LIMITAÇÃO AO CABIMENTO DA RESCISÓRIA. MATÉRIA DE INTERPRETAÇÃO CONTROVERTIDA NOS TRIBUNAIS À ÉPOCA DA FORMAÇÃO DA COISA JULGADA. INCIDÊNCIA DA SÚMULA N. 343 ALIADA À TESE FIRMADA NO TEMA N. 136, AMBOS DO STF. PRECEDENTES DO STF E DO STJ. IMPROCEDÊNCIA DO PEDIDO FORMULADO NA RESCISÓRIA.

O STF reafirmou recentemente que "1. A jurisprudência desta Corte é firme no sentido de que 'não cabe ação rescisória por ofensa a literal disposição de lei, quando a decisão rescindenda se tiver baseado em texto legal de interpretação controvertida nos tribunais'. Súmula 343/STF. 2. A controvérsia dos autos enseja a aplicação do Tema 136 da sistemática da repercussão geral no sentido de que 'O Verbete n º 343 da Súmula do Supremo deve de ser observado em situação jurídica na qual, inexistente controle concentrado de constitucionalidade, haja entendimentos diversos sobre o alcance da norma'. 3. Agravo regimental a que se nega provimento" (ARE n. 978852 AgR, rel. Min. Edson Fachin, Segunda Turma, j. 24.08.2020 - grifou-se).

O Superior Tribunal de Justiça, ao apreciar ações rescisórias idênticas, tem adotado o entendimento de que "(...) 2. À época do julgado rescindendo, havia divergência de entendimentos nos tribunais quanto ao índice oficial de correção monetária. A adoção de uma dentre as interpretações possíveis não é suficiente para justificar a procedência da ação rescisória. 3. Incide à situação em análise o disposto no enunciado n. 343 da Súmula do STF a qual dispõe que "não cabe ação rescisória por ofensa a literal dispositivo de lei, quando a decisão rescindenda se tiver baseado em texto legal de interpretação controvertida nos tribunais'. 4. A aplicabilidade da Súmula 343 do STF foi ratificada pelo Pretório Excelso, no RE 590.809/RS, inclusive quando a controvérsia de entendimentos basear-se na aplicação de norma constitucional. Precedente" (AgInt no REsp n. 1905862/RS, rel. Min. Benedito Gonçalves, Primeira Turma, j. 07.06.2021).

AÇÃO RESCISÓRIA JULGADA IMPROCEDENTE.

(TJSC, Ação Rescisória n. 5009004-69.2019.8.24.0000, rel. Francisco Oliveira Neto, Grupo de Câmaras de Direito Público j. 25/08/2021 - grifos no original).

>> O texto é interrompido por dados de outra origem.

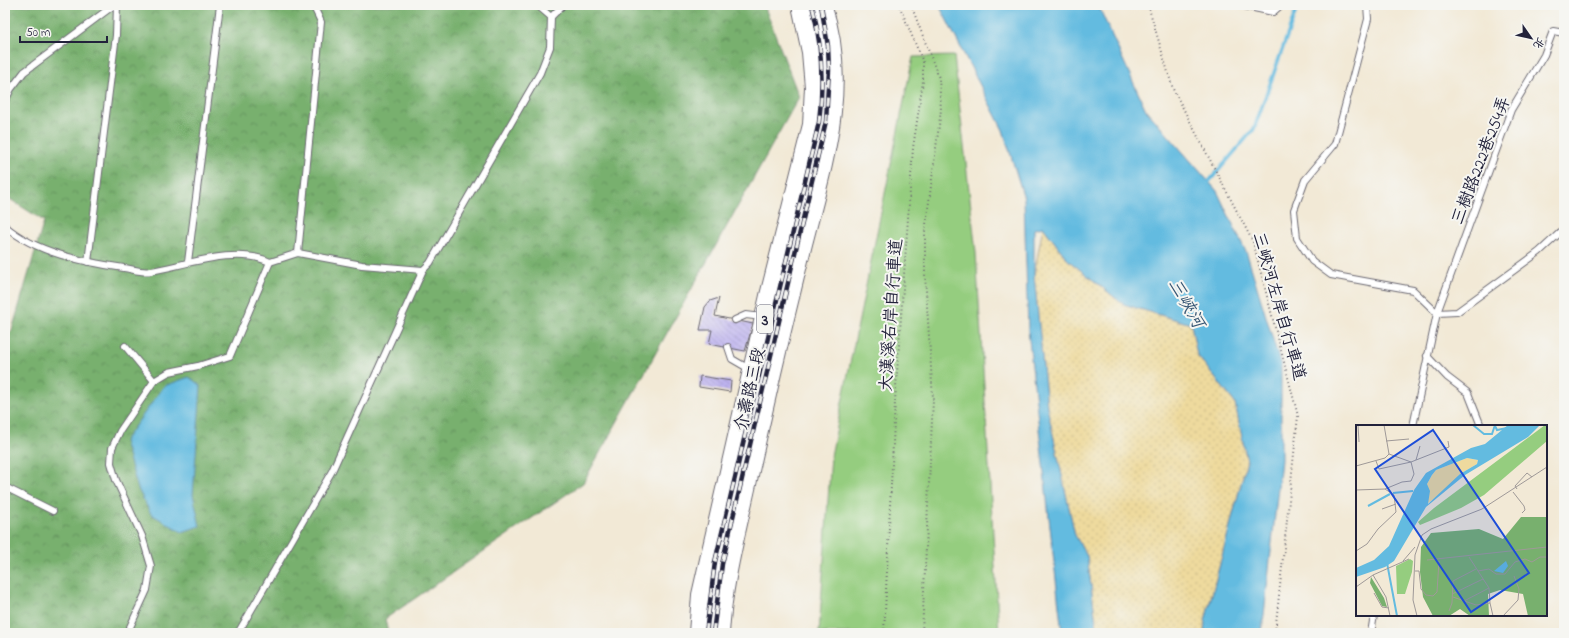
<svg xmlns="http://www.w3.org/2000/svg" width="1569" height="638" font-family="'Indie Flower','LXGW WenKai TC',sans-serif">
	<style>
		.forest { fill: url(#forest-crowns); stroke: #4d6954 }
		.sand { fill: url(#sand-dots); stroke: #887e6c }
		.park { fill: #95cd7f; stroke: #5c785d }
		.water { fill: #63bbe0; stroke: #426e8e }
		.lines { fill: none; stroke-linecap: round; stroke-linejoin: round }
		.stream { stroke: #63bbe0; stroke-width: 3.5 }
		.building { fill: url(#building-back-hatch) }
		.lane-casing { stroke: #6b6871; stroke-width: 8 }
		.primary-casing { stroke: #6b6871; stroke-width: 22 }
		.path { stroke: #6b6871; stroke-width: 2; stroke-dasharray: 1 3; stroke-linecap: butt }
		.lane { stroke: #fff; stroke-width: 6 }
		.primary { stroke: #fff; stroke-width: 20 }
		.rail-casing { stroke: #22223b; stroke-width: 4.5 }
		.rail { stroke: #f6f6f2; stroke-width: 3; stroke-dasharray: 9; stroke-linecap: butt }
		.labels { text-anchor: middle; stroke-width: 4; stroke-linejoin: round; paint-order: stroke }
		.shield { fill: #f6f6f2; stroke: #626272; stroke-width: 1 }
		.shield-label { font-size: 16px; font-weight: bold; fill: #22223b }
		.street-label { font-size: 17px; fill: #22223b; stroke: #f6f6f2 }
		.water-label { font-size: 18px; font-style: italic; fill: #395875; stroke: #f6f6f2 }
		.inset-river { fill: none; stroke: #63bbe0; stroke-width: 2 }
		.inset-road { fill: none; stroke: #9f9998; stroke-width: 1 }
		.view { fill: #1d4ed8; fill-opacity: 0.15; stroke: #1d4ed8; stroke-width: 2 }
		.inset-edge { fill: none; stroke: #22223b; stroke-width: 2 }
	</style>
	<defs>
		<pattern id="forest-crowns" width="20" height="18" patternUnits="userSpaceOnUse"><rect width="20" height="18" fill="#78b06e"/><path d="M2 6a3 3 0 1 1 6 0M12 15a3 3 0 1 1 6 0" fill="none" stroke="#628f5c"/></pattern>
		<pattern id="sand-dots" width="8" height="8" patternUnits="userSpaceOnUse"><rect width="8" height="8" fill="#eeda9e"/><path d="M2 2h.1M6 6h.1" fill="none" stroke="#ccbb89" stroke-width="1.8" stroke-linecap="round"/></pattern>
		<pattern id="building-back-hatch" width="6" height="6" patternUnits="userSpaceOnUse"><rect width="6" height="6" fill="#bdb2ef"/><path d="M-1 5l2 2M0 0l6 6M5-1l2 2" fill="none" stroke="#9990c3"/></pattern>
	</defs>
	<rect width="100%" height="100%" fill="#f6f6f2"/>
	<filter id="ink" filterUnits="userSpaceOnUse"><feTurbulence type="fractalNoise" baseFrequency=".025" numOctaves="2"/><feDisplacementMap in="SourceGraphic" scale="8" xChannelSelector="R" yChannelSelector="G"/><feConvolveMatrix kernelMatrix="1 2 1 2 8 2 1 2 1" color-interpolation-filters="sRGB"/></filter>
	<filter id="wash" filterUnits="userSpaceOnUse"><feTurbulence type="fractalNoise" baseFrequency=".012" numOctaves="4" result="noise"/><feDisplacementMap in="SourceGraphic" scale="16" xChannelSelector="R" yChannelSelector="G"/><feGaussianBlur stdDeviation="0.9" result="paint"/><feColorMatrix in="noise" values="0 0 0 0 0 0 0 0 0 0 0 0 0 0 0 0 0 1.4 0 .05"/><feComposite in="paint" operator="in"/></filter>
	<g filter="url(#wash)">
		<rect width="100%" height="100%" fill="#f2e9d6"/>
		<!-- forest -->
		<path class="forest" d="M5,5H764L799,97L583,483L385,619L388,633H5V338L12,330L44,221L5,196Z"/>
		<!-- sand -->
		<path class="sand" d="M1043,227L1068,260L1123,304L1191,324L1197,355L1235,403L1247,461L1205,621L1204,633H1095L1096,623L1087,556L1075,536L1047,407L1034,275Z"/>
		<!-- park -->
		<path class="park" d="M954,56L976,253L999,633H819L831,456L913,57Z"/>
		<!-- water -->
		<g class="water">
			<path d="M939,5H1098L1146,110L1217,191L1247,254L1281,366V460L1262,633H1204L1205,621L1247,461L1235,403L1197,355L1191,324L1123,304L1068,260L1043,227L1034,229V275L1047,407L1075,535L1087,556L1096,623L1095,633H1062L1028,331L1024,198L1003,130Z"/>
			<path d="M189,377L201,386L193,495L200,526L182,532L151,514L138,489L124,441L164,386Z"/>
		</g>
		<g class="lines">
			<!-- stream -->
			<path class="stream" d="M1206,185L1254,129L1298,5"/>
		</g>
		<g id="blocks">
			<!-- building -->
			<g class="building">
				<path d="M719,298L715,316L753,324L745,351L709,344L712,330H700L705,307L710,301Z"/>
				<path d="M700,376L731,381L730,392L699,387Z"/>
			</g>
		</g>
	</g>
	<g filter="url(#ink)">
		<use href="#blocks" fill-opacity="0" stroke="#6b6871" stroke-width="1"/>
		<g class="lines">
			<defs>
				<g id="lane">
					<path d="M537,5L551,17"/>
					<path d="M1240,5L1273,12L1281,5"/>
					<path d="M1367,5L1368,19L1335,144L1305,180L1294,210L1297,238L1312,261L1331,275L1413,290L1437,313"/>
					<path d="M5,101L11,89L24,72L114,5"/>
					<path d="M5,226C36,253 84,262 124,268C132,269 143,273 151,271C186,265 236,246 270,262L298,253L362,265L423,270"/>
					<path d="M298,253L321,22L313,5"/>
					<path d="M88,262L116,35L117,5"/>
					<path d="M188,262L220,5"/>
					<path d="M1437,313L1457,312L1539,252L1564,229"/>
					<path d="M735,320L746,315L762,317"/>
					<path d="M125,346L154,381"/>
					<path d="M728,347L732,359L751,370"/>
					<path d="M1427,356L1447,377L1468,393L1481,426"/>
					<path d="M1413,426L1437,313L1511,110L1544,55L1553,31L1564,33"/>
					<path d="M5,487L53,511"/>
					<path d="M130,633V627L147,590L151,566L142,536L116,480L111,463L112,448L120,431L154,381L169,372L198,366L230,356L270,262"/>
					<path d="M238,633L332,471L423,270L430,263L540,73L550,47L551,17L563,5"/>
					<path d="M1371,633L1374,615"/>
				</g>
				<g id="primary">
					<path d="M699,633L702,595L770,296L813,125L815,87L812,52L802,5"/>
					<path d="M719,633C722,582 735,534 746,484C762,410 779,337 797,264C817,179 851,91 821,5"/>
				</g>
			</defs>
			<!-- lane casing -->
			<use href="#lane" class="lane-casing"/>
			<!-- primary casing -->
			<use href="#primary" class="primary-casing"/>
			<!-- path -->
			<g class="path">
				<path d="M911,5L939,78L941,110L925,232V274L933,399L922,633"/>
				<path d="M1148,5L1173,89L1253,242L1298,416L1275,633"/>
				<path d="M884,633L895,401L913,148L923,81V62L899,5"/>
			</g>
			<!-- lane -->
			<use href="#lane" class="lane"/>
			<!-- primary -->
			<use href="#primary" class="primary"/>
			<defs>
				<g id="rail">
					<path d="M706,633L715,562L819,122C824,82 822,44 812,5"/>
					<path d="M713,633L722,564L826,121L829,70L828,46L821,5"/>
				</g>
			</defs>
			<!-- rail casing -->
			<use href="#rail" class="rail-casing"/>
			<!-- rail -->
			<use href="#rail" class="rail"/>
		</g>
	</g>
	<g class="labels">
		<!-- shield labels -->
		<rect class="shield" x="757" y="305" width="16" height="28" rx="3"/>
		<g class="shield-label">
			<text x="765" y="325">3</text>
		</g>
		<!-- street labels -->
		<g class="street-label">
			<text transform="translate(1480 160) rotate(-69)" y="6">三樹路222巷254弄</text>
			<text transform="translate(1280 306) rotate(74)" y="6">三峽河左岸自行車道</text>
			<text transform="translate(890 315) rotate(-86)" y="6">大漢溪右岸自行車道</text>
			<text transform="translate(749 389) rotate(-77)" y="6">介壽路三段</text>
		</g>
		<!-- water labels -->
		<g class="water-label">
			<text transform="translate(1187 303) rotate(60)" y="6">三峽河</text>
		</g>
	</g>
	<!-- overview -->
	<g transform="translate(1356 425)">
		<rect width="191" height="191" fill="#f2e9d6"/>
		<path d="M165,92H191V191H172L167,169L144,165L132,169L133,191H114L104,184L93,191H77L67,172L64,147L65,122L75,108L123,104L147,114ZM15,152L28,173L31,182L26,181L14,158Z" fill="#78b06e"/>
		<path d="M111,33L122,35L121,39L104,49L88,67L72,78L71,59L76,50L80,45Z" fill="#eeda9e"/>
		<path d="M189,0H191V16L128,70L105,83L64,100L62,97L78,83ZM54,134L57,136L56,147L49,169H41L40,141Z" fill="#95cd7f"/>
		<path d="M152,0H184L172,12L109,50L70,82L38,136L29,142L0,152V143L18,135L33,121L58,65L70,48L115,23L129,19ZM111,33L122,35L121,39L104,49L72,79L74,66L71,59L76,50L80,45ZM150,136L152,141L147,148L138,146Z" fill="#63bbe0" fill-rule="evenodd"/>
		<path class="inset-river" d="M117,0L128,9H136L139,0M139,1L141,5L151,3M37,68L57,66M12,81L34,69M31,138L41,191"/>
		<path class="inset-road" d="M2,0L3,17M28,0L33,29M30,16L53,14M33,29L55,37M60,35L64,21M20,36L23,44L55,37L93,22L92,16M0,41L29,33L33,29M161,64L159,61L171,48L176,52M0,65L29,64L46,57L55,56L58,49L55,37M157,67L168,81L169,85L166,88M26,84L40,79M0,126L11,119L22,104L40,87L38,70L29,64M71,135L191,122M47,136L59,122M59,146H63L65,164L70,170L77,171L81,167L83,136M122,146L133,144L140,149H149L159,137L169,134L176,137L184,132H191M17,150L30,172L34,191M0,162L17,150L53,134M18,168L26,182L33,183M96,169L127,154M97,172L120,180L134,178L133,163L113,132M108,176L133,163M134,178L137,191M93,186L96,178L97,156L120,144M61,191L57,175L59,130L66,110L75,104L126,84L191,42M147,191L162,175L163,164L158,151"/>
		<path class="view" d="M77,5L173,148L115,187L19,44Z"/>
		<rect width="191" height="191" class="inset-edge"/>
	</g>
	<!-- margin -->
	<rect width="1569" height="638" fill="none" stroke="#f6f6f2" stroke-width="20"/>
	<!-- north arrow -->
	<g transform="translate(1531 38) rotate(124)" stroke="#f6f6f2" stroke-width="3" paint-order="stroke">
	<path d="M0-3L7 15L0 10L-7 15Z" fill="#22223b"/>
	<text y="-6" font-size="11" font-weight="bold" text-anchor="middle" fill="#22223b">北</text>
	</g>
	<!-- scale -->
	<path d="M20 36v6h87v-6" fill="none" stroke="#22223b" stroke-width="2"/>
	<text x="26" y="36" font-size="12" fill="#22223b" stroke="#f6f6f2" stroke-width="3" paint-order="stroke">50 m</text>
</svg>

Do inteiro teor do voto do Des. Francisco Oliveira Neto, extraio os seguintes argumentos, que adoto como razão de decidir para não incidir em desnecessária tautologia:

3. Da ação rescisória:

3.1. Do fundamento do pedido rescisório:

A rescisória foi ajuizada com o intuito de desconstituir decisão de mérito que "violar manifestamente norma jurídica" (art. 966, V, do CPC/15).

Segundo a doutrina, o CPC/15 alterou a 'violação literal a lei' prevista no art. 473, V, do CPC/73, substituindo o "termo 'lei' pelo termo 'norma jurídica'". A "a norma jurídica violada pode ser de qualquer natureza, desde que seja uma norma geral", a concluir que a rescisória "serve, enfim, para corrigir um error in procedendo ou um error in judicando", que viole o ordenamento jurídico (Curso de direito processual civil: o processo civil nos tribunais, recursos, ações de competência originária de tribunal e querela nullitatis, incidentes de competência originária de tribunal. Fredie Didier Jr., Leonardo Carneiro da Cunha - 16. ed. reform. Salvador : Ed. JusPodivum, 2019, v. 3, págs. 591 e 596, respectivamente).

Prosseguindo, os autores dissertam: "Quando se diz que uma norma foi violada, o que se violou foi a interpretação dada à fonte do direito utilizada no caso". No entanto, "a mudança revela uma alteração de parâmetro ou de paradigma, mas não houve uma modificação da 'natureza' do inciso V, apenas da sua abrangência" (obra citada, pág. 597, respectivamente - grifou-se).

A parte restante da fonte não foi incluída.